§ Data to examine:
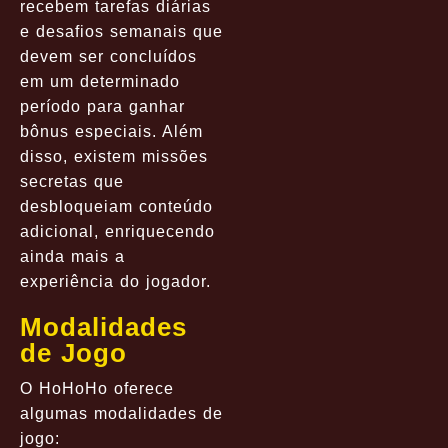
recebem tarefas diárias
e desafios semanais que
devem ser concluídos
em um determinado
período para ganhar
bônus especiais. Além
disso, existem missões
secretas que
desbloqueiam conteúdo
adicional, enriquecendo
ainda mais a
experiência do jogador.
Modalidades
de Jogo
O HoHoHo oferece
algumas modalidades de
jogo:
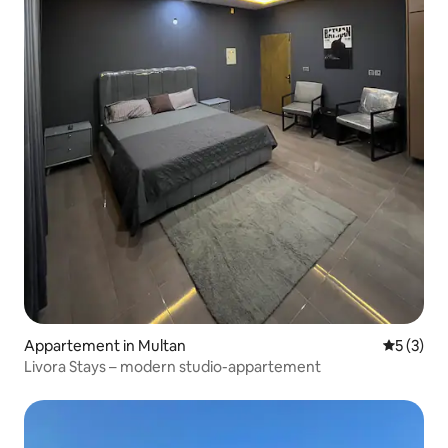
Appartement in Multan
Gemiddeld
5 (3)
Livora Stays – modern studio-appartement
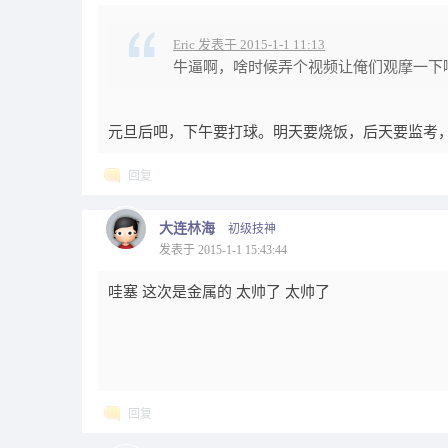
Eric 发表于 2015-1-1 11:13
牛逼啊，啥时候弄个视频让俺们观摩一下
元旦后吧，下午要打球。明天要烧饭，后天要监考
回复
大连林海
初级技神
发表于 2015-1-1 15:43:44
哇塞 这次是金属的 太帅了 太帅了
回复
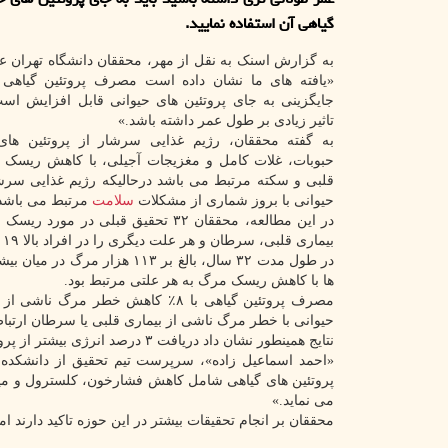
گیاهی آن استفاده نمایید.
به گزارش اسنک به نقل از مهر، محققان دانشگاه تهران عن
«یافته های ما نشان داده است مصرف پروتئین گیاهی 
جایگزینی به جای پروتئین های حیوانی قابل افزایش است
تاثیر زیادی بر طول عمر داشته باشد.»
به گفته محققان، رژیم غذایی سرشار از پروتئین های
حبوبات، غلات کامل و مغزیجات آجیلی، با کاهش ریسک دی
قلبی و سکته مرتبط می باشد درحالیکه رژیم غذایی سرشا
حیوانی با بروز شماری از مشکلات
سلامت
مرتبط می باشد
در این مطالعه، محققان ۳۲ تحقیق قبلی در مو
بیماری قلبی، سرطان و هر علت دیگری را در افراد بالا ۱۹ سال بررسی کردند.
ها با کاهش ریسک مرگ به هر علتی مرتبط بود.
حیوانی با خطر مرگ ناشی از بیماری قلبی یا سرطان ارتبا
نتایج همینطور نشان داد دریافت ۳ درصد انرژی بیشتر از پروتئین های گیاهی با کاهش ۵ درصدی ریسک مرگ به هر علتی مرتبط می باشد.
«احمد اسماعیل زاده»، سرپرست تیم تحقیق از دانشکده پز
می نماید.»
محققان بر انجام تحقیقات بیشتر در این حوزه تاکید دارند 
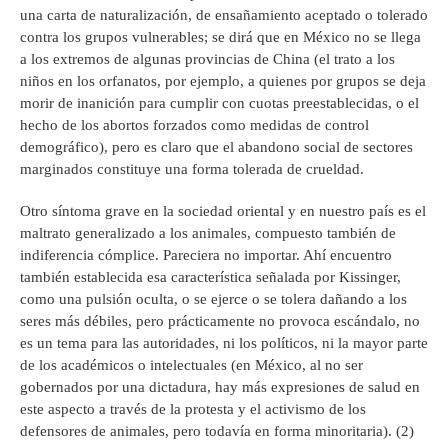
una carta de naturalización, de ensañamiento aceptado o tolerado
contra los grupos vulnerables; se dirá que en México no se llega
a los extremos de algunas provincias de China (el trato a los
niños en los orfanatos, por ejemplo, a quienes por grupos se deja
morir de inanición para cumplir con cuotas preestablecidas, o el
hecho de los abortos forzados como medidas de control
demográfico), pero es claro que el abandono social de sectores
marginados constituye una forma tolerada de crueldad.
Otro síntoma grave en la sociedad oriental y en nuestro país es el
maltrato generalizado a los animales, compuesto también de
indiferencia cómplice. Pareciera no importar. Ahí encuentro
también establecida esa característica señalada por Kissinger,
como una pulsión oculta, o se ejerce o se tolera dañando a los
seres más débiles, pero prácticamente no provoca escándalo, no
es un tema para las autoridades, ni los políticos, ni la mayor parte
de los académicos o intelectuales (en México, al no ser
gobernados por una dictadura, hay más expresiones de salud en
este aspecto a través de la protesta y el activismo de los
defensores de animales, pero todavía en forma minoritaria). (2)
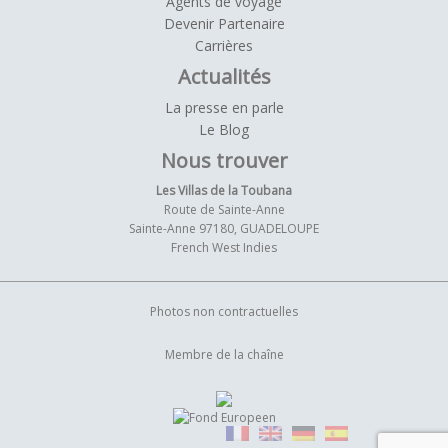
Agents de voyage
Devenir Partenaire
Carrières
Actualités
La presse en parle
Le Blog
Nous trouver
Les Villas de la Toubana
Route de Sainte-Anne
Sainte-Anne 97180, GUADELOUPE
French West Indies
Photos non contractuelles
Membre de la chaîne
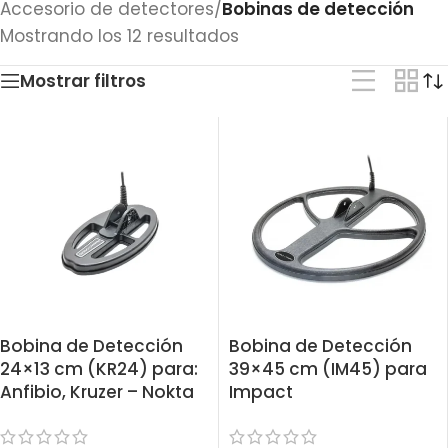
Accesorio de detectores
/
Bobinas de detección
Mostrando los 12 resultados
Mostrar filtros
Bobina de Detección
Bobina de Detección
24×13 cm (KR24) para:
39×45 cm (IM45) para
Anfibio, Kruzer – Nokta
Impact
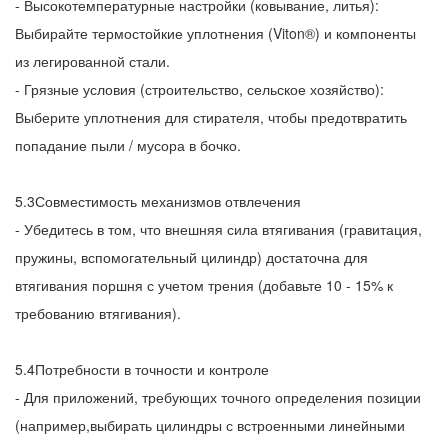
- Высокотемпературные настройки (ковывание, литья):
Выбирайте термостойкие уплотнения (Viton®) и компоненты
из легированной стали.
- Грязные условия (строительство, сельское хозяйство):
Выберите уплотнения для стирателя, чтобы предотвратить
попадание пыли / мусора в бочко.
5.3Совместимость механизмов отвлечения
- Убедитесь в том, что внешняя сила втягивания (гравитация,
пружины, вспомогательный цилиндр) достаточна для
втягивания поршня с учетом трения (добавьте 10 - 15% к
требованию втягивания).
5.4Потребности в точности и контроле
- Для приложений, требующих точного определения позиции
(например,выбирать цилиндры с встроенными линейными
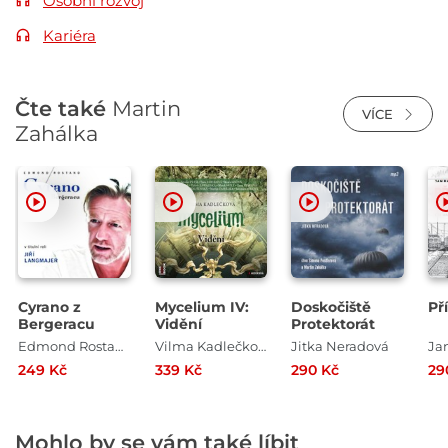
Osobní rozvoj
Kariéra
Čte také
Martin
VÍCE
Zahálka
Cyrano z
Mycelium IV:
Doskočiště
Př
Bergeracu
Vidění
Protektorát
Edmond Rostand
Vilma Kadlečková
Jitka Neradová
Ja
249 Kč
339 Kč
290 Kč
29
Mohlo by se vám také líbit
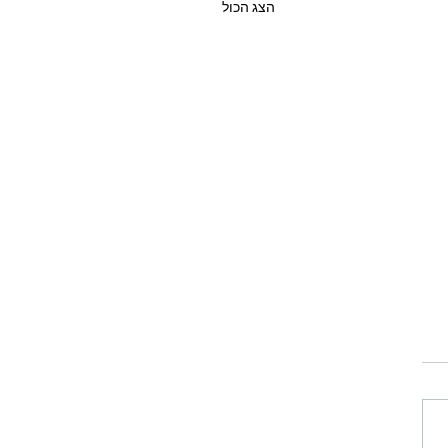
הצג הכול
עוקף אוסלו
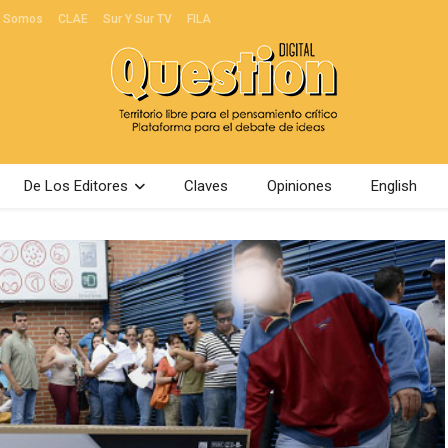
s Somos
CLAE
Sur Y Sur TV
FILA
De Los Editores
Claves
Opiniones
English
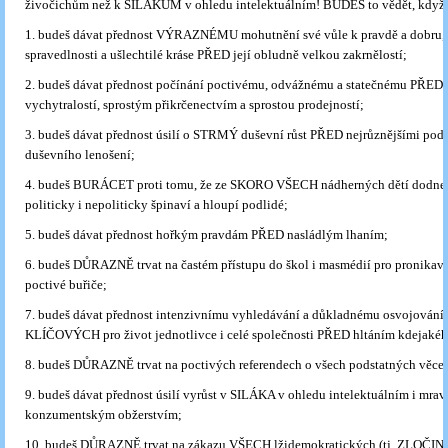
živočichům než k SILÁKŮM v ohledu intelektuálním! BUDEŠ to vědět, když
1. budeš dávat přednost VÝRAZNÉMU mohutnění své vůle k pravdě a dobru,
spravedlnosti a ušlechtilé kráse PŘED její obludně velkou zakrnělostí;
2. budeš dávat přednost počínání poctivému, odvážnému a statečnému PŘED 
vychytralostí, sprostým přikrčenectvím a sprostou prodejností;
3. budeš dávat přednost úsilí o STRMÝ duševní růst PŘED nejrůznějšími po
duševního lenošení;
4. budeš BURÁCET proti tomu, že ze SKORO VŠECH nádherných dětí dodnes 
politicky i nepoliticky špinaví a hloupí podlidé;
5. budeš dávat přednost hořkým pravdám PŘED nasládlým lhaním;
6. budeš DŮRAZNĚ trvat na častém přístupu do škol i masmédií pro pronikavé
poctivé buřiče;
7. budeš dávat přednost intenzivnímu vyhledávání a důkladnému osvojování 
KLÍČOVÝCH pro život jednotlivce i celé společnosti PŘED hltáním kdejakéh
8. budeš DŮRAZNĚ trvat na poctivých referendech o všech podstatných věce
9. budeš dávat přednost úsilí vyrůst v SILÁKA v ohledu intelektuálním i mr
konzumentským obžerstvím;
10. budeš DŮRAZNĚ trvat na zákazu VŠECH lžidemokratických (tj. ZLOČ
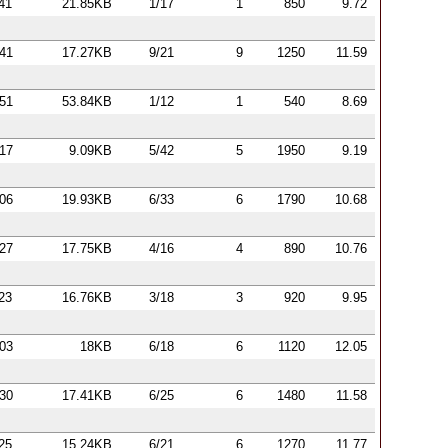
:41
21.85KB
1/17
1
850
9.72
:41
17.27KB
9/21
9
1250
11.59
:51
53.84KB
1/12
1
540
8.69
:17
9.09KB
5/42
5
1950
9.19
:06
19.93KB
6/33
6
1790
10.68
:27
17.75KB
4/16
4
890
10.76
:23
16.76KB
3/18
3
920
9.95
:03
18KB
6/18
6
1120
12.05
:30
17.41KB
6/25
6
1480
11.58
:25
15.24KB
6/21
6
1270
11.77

§ Assignment:
Without any pictures, please reproduce the full set of entries.

§ Solved problem:
recebem tarefas diárias
e desafios semanais que
devem ser concluídos
em um determinado
período para ganhar
bônus especiais. Além
disso, existem missões
secretas que
desbloqueiam conteúdo
adicional, enriquecendo
ainda mais a
experiência do jogador.
Modalidades
de Jogo
O HoHoHo oferece
algumas modalidades de
jogo:
Appartement in Multan
Gemiddeld
5 (3)
Livora Stays – modern studio-appartement
Eric 发表于 2015-1-1 11:13
牛逼啊，啥时候弄个视频让俺们观摩一下
元旦后吧，下午要打球。明天要烧饭，后天要监考
回复
大连林海
初级技神
发表于 2015-1-1 15:43:44
哇塞 这次是金属的 太帅了 太帅了
回复
گیاهی آن استفاده نمایید.
به گزارش اسنک به نقل از مهر، محققان دانشگاه تهران عن
«یافته های ما نشان داده است مصرف پروتئین گیاهی 
جایگزینی به جای پروتئین های حیوانی قابل افزایش است
تاثیر زیادی بر طول عمر داشته باشد.»
به گفته محققان، رژیم غذایی سرشار از پروتئین های
حبوبات، غلات کامل و مغزیجات آجیلی، با کاهش ریسک دی
قلبی و سکته مرتبط می باشد درحالیکه رژیم غذایی سرشا
حیوانی با بروز شماری از مشکلات
سلامت
مرتبط می باشد
در این مطالعه، محققان ۳۲ تحقیق قبلی در مو
بیماری قلبی، سرطان و هر علت دیگری را در افراد بالا ۱۹ سال بررسی کردند.
ها با کاهش ریسک مرگ به هر علتی مرتبط بود.
حیوانی با خطر مرگ ناشی از بیماری قلبی یا سرطان ارتبا
نتایج همینطور نشان داد دریافت ۳ درصد انرژی بیشتر از پروتئین های گیاهی با کاهش ۵ درصدی ریسک مرگ به هر علتی مرتبط می باشد.
«احمد اسماعیل زاده»، سرپرست تیم تحقیق از دانشکده پز
می نماید.»
محققان بر انجام تحقیقات بیشتر در این حوزه تاکید دارند 
una carta de naturalización, de ensañamiento aceptado o tolerado
contra los grupos vulnerables; se dirá que en México no se llega
a los extremos de algunas provincias de China (el trato a los
niños en los orfanatos, por ejemplo, a quienes por grupos se deja
morir de inanición para cumplir con cuotas preestablecidas, o el
hecho de los abortos forzados como medidas de control
demográfico), pero es claro que el abandono social de sectores
marginados constituye una forma tolerada de crueldad.
Otro síntoma grave en la sociedad oriental y en nuestro país es el
maltrato generalizado a los animales, compuesto también de
indiferencia cómplice. Pareciera no importar. Ahí encuentro
también establecida esa característica señalada por Kissinger,
como una pulsión oculta, o se ejerce o se tolera dañando a los
seres más débiles, pero prácticamente no provoca escándalo, no
es un tema para las autoridades, ni los políticos, ni la mayor parte
de los académicos o intelectuales (en México, al no ser
gobernados por una dictadura, hay más expresiones de salud en
este aspecto a través de la protesta y el activismo de los
defensores de animales, pero todavía en forma minoritaria). (2)
Agents de voyage
Devenir Partenaire
Carrières
Actualités
La presse en parle
Le Blog
Nous trouver
Les Villas de la Toubana
Route de Sainte-Anne
Sainte-Anne 97180, GUADELOUPE
French West Indies
Photos non contractuelles
Membre de la chaîne
Accesorio de detectores
/
Bobinas de detección
Mostrando los 12 resultados
Mostrar filtros
Bobina de Detección
Bobina de Detección
24×13 cm (KR24) para:
39×45 cm (IM45) para
Anfibio, Kruzer – Nokta
Impact
- Высокотемпературные настройки (ковывание, литья):
Выбирайте термостойкие уплотнения (Viton®) и компоненты
из легированной стали.
- Грязные условия (строительство, сельское хозяйство):
Выберите уплотнения для стирателя, чтобы предотвратить
попадание пыли / мусора в бочко.
5.3Совместимость механизмов отвлечения
- Убедитесь в том, что внешняя сила втягивания (гравитация,
пружины, вспомогательный цилиндр) достаточна для
втягивания поршня с учетом трения (добавьте 10 - 15% к
требованию втягивания).
5.4Потребности в точности и контроле
- Для приложений, требующих точного определения позиции
(например,выбирать цилиндры с встроенными линейными
Osobní rozvoj
Kariéra
Čte také
Martin
VÍCE
Zahálka
Cyrano z
Mycelium IV:
Doskočiště
Př
Bergeracu
Vidění
Protektorát
Edmond Rostand
Vilma Kadlečková
Jitka Neradová
Ja
249 Kč
339 Kč
290 Kč
29
Mohlo by se vám také líbit
הצג הכול
עוקף אוסלו
s Somos
CLAE
Sur Y Sur TV
FILA
De Los Editores
Claves
Opiniones
English
živočichům než k SILÁKŮM v ohledu intelektuálním! BUDEŠ to vědět, když
1. budeš dávat přednost VÝRAZNÉMU mohutnění své vůle k pravdě a dobru,
spravedlnosti a ušlechtilé kráse PŘED její obludně velkou zakrnělostí;
2. budeš dávat přednost počínání poctivému, odvážnému a statečnému PŘED 
vychytralostí, sprostým přikrčenectvím a sprostou prodejností;
3. budeš dávat přednost úsilí o STRMÝ duševní růst PŘED nejrůznějšími po
duševního lenošení;
4. budeš BURÁCET proti tomu, že ze SKORO VŠECH nádherných dětí dodnes 
politicky i nepoliticky špinaví a hloupí podlidé;
5. budeš dávat přednost hořkým pravdám PŘED nasládlým lhaním;
6. budeš DŮRAZNĚ trvat na častém přístupu do škol i masmédií pro pronikavé
poctivé buřiče;
7. budeš dávat přednost intenzivnímu vyhledávání a důkladnému osvojování 
KLÍČOVÝCH pro život jednotlivce i celé společnosti PŘED hltáním kdejakéh
8. budeš DŮRAZNĚ trvat na poctivých referendech o všech podstatných věce
9. budeš dávat přednost úsilí vyrůst v SILÁKA v ohledu intelektuálním i mr
konzumentským obžerstvím;
10. budeš DŮRAZNĚ trvat na zákazu VŠECH lžidemokratických (tj. ZLOČ
:41
21.85KB
1/17
1
850
9.72
:41
17.27KB
9/21
9
1250
11.59
:51
53.84KB
1/12
1
540
8.69
:17
9.09KB
5/42
5
1950
9.19
:06
19.93KB
6/33
6
1790
10.68
:27
17.75KB
4/16
4
890
10.76
:23
16.76KB
3/18
3
920
9.95
:03
18KB
6/18
6
1120
12.05
:30
17.41KB
6/25
6
1480
11.58
:25
15.24KB
6/21
6
1270
11.77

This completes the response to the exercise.